Mais uma vez o debate político fica em torno da figura do ex presidente Luiz Inácio Lula da Silva, dessa vez numa decisão extremamente importante para os rumos do estado democrático de direito brasileiro, infelizmente o momento de polarização torna as questões jurídicas, sociais e implicações para o futuro secundárias em relação ao que se está decidindo

É uma clara posição que afetará a vida de diversos brasileiros que buscam provar sua inocência, da sociedade como um todo e não apenas de um ex presidente.
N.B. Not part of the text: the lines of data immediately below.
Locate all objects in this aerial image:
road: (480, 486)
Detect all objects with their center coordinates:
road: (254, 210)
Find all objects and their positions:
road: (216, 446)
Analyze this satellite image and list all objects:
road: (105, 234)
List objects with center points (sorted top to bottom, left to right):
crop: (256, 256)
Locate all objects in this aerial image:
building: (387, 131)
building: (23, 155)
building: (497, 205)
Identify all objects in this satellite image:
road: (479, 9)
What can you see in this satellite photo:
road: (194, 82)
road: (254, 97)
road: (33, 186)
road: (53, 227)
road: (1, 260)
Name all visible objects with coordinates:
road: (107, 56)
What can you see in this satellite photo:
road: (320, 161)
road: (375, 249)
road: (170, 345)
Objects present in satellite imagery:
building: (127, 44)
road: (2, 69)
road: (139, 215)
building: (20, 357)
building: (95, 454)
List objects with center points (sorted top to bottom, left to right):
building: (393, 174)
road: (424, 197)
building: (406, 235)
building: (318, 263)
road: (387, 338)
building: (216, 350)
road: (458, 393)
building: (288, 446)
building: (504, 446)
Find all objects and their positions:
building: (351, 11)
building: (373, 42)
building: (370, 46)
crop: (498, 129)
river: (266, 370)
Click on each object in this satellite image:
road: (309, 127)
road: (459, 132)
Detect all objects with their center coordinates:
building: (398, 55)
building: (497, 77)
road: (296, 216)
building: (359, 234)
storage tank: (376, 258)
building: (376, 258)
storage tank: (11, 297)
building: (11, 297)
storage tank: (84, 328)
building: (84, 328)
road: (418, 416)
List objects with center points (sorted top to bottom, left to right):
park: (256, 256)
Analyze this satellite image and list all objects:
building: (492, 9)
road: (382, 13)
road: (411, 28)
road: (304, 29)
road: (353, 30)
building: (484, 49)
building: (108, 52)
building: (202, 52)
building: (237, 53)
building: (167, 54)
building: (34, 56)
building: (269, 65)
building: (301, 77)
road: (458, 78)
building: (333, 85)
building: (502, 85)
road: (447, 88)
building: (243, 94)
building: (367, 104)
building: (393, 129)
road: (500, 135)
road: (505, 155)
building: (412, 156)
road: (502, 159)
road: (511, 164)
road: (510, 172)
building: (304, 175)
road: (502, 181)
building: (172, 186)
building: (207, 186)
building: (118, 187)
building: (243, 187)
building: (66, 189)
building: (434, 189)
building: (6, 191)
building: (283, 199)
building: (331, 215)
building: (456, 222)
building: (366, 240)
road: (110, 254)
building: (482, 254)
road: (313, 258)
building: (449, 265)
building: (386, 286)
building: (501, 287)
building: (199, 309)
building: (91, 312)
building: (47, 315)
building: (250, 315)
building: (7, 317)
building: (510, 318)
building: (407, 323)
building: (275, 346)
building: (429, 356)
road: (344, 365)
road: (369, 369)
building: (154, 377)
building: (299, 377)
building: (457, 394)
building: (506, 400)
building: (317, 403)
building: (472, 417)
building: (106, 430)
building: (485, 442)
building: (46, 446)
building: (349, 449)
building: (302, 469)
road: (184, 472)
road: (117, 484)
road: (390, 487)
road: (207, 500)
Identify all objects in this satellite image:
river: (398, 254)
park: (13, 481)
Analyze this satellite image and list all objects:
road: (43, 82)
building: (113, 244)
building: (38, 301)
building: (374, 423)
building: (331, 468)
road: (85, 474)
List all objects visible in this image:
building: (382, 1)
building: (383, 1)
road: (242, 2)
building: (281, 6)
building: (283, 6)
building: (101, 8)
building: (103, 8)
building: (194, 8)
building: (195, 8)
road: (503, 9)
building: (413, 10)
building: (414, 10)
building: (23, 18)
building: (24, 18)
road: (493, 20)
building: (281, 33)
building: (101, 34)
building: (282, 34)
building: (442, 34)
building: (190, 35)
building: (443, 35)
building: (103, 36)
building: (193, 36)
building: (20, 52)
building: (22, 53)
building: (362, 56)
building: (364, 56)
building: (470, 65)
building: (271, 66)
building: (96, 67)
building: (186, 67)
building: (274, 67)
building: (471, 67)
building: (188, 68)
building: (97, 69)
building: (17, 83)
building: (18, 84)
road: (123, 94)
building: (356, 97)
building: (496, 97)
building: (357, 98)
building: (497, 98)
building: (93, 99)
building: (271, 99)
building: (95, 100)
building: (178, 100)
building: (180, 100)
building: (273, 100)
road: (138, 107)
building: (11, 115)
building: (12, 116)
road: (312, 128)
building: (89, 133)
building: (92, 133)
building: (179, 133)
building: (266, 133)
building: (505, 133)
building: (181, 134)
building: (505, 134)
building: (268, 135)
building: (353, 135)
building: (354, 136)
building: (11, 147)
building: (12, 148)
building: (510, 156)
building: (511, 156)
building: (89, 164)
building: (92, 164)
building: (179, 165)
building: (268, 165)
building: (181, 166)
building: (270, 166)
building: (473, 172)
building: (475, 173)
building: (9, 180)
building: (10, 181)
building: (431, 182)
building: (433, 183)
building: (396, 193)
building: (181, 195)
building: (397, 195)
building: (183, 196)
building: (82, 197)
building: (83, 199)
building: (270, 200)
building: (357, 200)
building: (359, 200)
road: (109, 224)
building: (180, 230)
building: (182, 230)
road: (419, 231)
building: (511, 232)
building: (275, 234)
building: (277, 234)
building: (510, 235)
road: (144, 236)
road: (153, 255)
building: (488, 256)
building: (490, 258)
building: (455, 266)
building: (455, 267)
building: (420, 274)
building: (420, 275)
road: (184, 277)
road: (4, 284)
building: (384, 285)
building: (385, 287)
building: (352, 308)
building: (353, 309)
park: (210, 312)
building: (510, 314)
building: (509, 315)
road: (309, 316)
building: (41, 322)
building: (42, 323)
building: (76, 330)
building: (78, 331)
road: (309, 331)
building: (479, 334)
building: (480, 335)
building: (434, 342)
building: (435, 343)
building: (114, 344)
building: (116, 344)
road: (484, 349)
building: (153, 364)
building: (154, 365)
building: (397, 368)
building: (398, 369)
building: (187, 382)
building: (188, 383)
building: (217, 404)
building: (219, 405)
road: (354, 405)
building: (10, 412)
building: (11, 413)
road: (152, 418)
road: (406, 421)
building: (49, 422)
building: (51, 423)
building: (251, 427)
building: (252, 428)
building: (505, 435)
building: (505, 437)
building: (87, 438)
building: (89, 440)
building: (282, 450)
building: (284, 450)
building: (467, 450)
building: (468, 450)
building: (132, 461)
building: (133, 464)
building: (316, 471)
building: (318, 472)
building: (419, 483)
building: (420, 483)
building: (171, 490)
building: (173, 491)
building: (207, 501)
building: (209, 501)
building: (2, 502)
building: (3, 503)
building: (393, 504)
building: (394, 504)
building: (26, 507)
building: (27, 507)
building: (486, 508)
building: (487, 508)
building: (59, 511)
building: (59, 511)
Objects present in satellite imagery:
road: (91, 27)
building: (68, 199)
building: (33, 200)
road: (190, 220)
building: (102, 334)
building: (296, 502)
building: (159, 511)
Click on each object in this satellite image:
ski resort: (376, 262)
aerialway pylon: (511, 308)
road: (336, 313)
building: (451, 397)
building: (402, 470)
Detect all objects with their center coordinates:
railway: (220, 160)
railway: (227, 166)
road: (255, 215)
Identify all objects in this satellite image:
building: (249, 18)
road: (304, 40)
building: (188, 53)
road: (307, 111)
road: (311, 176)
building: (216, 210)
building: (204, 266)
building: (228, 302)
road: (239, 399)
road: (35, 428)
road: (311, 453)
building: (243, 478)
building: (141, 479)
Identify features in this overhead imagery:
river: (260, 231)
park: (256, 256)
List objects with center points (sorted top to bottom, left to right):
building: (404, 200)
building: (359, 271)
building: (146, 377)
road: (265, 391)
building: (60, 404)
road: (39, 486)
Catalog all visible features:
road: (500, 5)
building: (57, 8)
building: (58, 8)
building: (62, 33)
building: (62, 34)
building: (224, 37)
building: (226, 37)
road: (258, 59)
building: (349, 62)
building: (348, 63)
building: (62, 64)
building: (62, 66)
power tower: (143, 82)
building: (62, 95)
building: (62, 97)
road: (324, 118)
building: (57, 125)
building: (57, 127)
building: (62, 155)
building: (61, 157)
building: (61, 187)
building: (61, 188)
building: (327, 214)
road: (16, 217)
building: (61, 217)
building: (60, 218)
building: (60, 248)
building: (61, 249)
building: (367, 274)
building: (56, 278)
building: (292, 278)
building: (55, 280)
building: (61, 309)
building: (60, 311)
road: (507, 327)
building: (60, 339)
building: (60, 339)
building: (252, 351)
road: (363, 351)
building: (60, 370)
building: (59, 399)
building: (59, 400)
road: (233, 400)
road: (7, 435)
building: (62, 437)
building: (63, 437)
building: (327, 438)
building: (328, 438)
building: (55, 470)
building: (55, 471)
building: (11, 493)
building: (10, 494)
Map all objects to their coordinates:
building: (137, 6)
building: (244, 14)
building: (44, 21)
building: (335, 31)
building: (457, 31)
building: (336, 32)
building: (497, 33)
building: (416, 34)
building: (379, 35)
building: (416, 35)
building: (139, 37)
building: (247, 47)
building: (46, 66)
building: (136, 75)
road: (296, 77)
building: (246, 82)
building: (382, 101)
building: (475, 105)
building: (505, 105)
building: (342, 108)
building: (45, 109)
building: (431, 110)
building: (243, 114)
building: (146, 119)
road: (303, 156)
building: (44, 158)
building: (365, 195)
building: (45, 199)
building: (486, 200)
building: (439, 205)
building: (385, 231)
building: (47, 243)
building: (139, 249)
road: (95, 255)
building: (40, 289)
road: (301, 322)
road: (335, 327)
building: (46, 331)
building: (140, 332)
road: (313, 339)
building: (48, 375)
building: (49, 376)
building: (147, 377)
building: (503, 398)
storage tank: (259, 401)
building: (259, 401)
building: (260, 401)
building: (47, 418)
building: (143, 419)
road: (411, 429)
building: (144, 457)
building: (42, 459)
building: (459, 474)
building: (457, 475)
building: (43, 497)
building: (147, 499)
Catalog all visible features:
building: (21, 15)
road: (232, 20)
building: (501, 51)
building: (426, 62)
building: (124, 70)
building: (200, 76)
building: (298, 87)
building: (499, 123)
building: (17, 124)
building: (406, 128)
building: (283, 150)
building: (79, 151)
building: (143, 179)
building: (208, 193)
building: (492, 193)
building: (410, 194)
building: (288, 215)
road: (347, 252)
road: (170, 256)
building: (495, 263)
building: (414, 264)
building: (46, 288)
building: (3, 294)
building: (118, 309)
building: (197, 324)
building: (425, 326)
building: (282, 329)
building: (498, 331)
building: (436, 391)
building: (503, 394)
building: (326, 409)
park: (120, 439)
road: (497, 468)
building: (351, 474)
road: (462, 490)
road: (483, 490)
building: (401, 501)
A exposição à exaustão do processo pela mídia, é visivelmente um casuísmo pregado por aqueles que aderiram a velha ideia do inimigo a ser vencido, uma estratégia política e eleitoral historicamente muito eficiente utilizada diversas vezes

Na prática funciona assim: O inimigo é tudo aquilo que se entende como esquerda, ele “destruiu o Brasil”, quer transformar o país numa república socialista, precisa ser derrotado e Lula, é o símbolo maior desse inimigo

Muitos dos que aderem a esse discurso e acham que os fins justificam os meios e isso é grave! Pensar assim te faz tomar atitudes como apoiar um governo autoritário sem compromisso com a democracia, disparar tiros contra uma caravana de um candidato ou achar isso algo justificável.

A idéia da prisão em segunda instância é reflexo disso. Na ânsia de se fazer mudanças começamos a restrigir direitos achando que essa é a solução.

A presunção de inocência é um direito histórico e importante que estará frontalmente ferido caso decidamos executar uma medida como proceder com prisões em segunda instância, uma vez que o réu só é considerado culpado esgotadas as possibilidades de recurso e a segunda instância não é a última delas.

É fato que a morosidade da justiça é um problema que possibilita manobras que contribuem para impunidade sejam utilizadas, entretanto a maneira de corrigir isso é acabar com a morosidade e não pela restrição de direitos.

Inclusive a história comprova que a sociedade se torna mais segura ao se garantir direitos e não ao se restringir.

O julgamento de hoje não pode ser ser feito tomando como base de decisão a panela de pressão da opinião pública, e sim as tigelas cheias do direito e da democracia.

A justiça não deve olhar para casuísmos, pois é cega!

Moisés Corrêa, Professor. Rio de Janeiro, RJ.